EXERCISE REQUIREMENTS
Rewrite every line of the rows below as a JSON list of strings, one string per line, skipping any blank lines.

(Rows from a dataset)
════

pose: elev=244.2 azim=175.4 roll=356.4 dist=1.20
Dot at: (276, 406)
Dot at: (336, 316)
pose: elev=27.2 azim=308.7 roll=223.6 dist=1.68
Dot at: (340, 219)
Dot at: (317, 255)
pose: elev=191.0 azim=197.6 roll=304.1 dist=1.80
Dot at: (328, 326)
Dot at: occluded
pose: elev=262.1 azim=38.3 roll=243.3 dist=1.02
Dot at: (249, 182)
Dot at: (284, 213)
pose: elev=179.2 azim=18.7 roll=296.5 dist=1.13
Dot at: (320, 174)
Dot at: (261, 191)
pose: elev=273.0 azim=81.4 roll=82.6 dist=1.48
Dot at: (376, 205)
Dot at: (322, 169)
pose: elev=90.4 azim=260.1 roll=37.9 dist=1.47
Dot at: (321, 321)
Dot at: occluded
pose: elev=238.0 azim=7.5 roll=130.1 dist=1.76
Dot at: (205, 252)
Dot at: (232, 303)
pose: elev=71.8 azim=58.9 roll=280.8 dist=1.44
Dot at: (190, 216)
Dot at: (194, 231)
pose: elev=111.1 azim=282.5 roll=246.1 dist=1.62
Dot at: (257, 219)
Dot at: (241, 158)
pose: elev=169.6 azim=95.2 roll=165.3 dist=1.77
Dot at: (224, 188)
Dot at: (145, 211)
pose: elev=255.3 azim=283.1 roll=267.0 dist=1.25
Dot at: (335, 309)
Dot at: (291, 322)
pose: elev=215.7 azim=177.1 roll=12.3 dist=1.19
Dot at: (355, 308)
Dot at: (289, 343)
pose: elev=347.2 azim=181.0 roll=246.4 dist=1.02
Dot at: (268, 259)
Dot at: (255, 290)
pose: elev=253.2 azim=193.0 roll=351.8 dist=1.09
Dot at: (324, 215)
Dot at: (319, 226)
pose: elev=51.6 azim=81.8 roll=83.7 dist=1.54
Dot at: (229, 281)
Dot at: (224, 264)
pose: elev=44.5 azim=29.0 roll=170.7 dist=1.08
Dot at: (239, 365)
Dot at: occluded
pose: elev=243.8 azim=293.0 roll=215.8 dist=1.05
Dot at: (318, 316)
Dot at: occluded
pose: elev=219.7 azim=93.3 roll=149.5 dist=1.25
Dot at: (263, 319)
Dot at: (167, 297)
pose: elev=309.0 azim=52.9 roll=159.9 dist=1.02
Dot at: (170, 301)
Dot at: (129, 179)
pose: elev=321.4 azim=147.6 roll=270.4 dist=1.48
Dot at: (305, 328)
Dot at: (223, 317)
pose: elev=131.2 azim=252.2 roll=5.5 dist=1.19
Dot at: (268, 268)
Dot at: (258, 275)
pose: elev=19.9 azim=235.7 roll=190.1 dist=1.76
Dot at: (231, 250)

════

SOLUTION TO THIS TASK
[
  "pose: elev=244.2 azim=175.4 roll=356.4 dist=1.20",
  "Dot at: (276, 406)",
  "Dot at: (336, 316)",
  "pose: elev=27.2 azim=308.7 roll=223.6 dist=1.68",
  "Dot at: (340, 219)",
  "Dot at: (317, 255)",
  "pose: elev=191.0 azim=197.6 roll=304.1 dist=1.80",
  "Dot at: (328, 326)",
  "Dot at: occluded",
  "pose: elev=262.1 azim=38.3 roll=243.3 dist=1.02",
  "Dot at: (249, 182)",
  "Dot at: (284, 213)",
  "pose: elev=179.2 azim=18.7 roll=296.5 dist=1.13",
  "Dot at: (320, 174)",
  "Dot at: (261, 191)",
  "pose: elev=273.0 azim=81.4 roll=82.6 dist=1.48",
  "Dot at: (376, 205)",
  "Dot at: (322, 169)",
  "pose: elev=90.4 azim=260.1 roll=37.9 dist=1.47",
  "Dot at: (321, 321)",
  "Dot at: occluded",
  "pose: elev=238.0 azim=7.5 roll=130.1 dist=1.76",
  "Dot at: (205, 252)",
  "Dot at: (232, 303)",
  "pose: elev=71.8 azim=58.9 roll=280.8 dist=1.44",
  "Dot at: (190, 216)",
  "Dot at: (194, 231)",
  "pose: elev=111.1 azim=282.5 roll=246.1 dist=1.62",
  "Dot at: (257, 219)",
  "Dot at: (241, 158)",
  "pose: elev=169.6 azim=95.2 roll=165.3 dist=1.77",
  "Dot at: (224, 188)",
  "Dot at: (145, 211)",
  "pose: elev=255.3 azim=283.1 roll=267.0 dist=1.25",
  "Dot at: (335, 309)",
  "Dot at: (291, 322)",
  "pose: elev=215.7 azim=177.1 roll=12.3 dist=1.19",
  "Dot at: (355, 308)",
  "Dot at: (289, 343)",
  "pose: elev=347.2 azim=181.0 roll=246.4 dist=1.02",
  "Dot at: (268, 259)",
  "Dot at: (255, 290)",
  "pose: elev=253.2 azim=193.0 roll=351.8 dist=1.09",
  "Dot at: (324, 215)",
  "Dot at: (319, 226)",
  "pose: elev=51.6 azim=81.8 roll=83.7 dist=1.54",
  "Dot at: (229, 281)",
  "Dot at: (224, 264)",
  "pose: elev=44.5 azim=29.0 roll=170.7 dist=1.08",
  "Dot at: (239, 365)",
  "Dot at: occluded",
  "pose: elev=243.8 azim=293.0 roll=215.8 dist=1.05",
  "Dot at: (318, 316)",
  "Dot at: occluded",
  "pose: elev=219.7 azim=93.3 roll=149.5 dist=1.25",
  "Dot at: (263, 319)",
  "Dot at: (167, 297)",
  "pose: elev=309.0 azim=52.9 roll=159.9 dist=1.02",
  "Dot at: (170, 301)",
  "Dot at: (129, 179)",
  "pose: elev=321.4 azim=147.6 roll=270.4 dist=1.48",
  "Dot at: (305, 328)",
  "Dot at: (223, 317)",
  "pose: elev=131.2 azim=252.2 roll=5.5 dist=1.19",
  "Dot at: (268, 268)",
  "Dot at: (258, 275)",
  "pose: elev=19.9 azim=235.7 roll=190.1 dist=1.76",
  "Dot at: (231, 250)"
]